> [PROMPT 1]: Summarize the 1900 music summary in two sentences.
> [PROMPT 2]: Please reproduce the rows in the collected data with "Saham" swapped for "Ekuiti" and everything else kept the same, leaving out the pictures.

> [SELECTED PASSAGE]:
-----

This is a summary of 1900 in music in the United Kingdom.

Events
April – Charles Villiers Stanford resigns from the Irish Literary Society in protest at anti-monarchist sentiments expressed by W. B. Yeats.
3 October – Edward Elgar's The Dream of Gerontius receives its première in Birmingham.
25 June – Charles Villiers Stanford's cantata, The Last Post, is privately premièred at Buckingham Palace.
22 November – An honorary doctorate in music is conferred on Edward Elgar by the University of Cambridge, England
unknown date – Arnold Bax enters the Royal Academy of Music.

Popular music
"I Love You, Ma Cherie", words and music by Paul Rubens, music by Edward Elgar.
"Violets", words by Julian Fane, music by Ellen Wright.

-----

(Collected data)
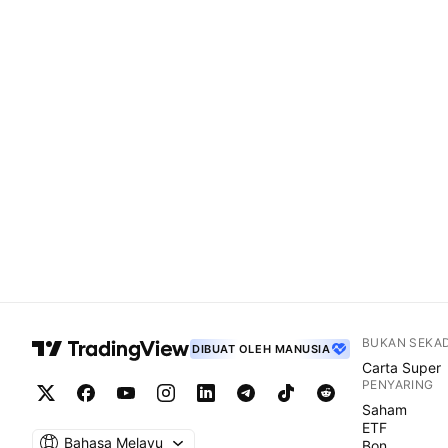
BUKAN SEKA
DIBUAT OLEH MANUSIA
Carta Super
PENYARING
Saham
ETF
Bahasa Melayu
Bon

-----

> [RESULT 1]: The 1900 music summary lists that year's events in British music: Charles Villiers Stanford resigned from the Irish Literary Society over anti-monarchist sentiments expressed by W. B. Yeats, Edward Elgar's The Dream of Gerontius premièred in Birmingham, Stanford's cantata The Last Post was privately premièred at Buckingham Palace, the University of Cambridge conferred an honorary doctorate in music on Elgar, and Arnold Bax entered the Royal Academy of Music. It also names two popular songs, "I Love You, Ma Cherie" and "Violets."

> [RESULT 2]:
BUKAN SEKA
DIBUAT OLEH MANUSIA
Carta Super
PENYARING
Ekuiti
ETF
Bahasa Melayu
Bon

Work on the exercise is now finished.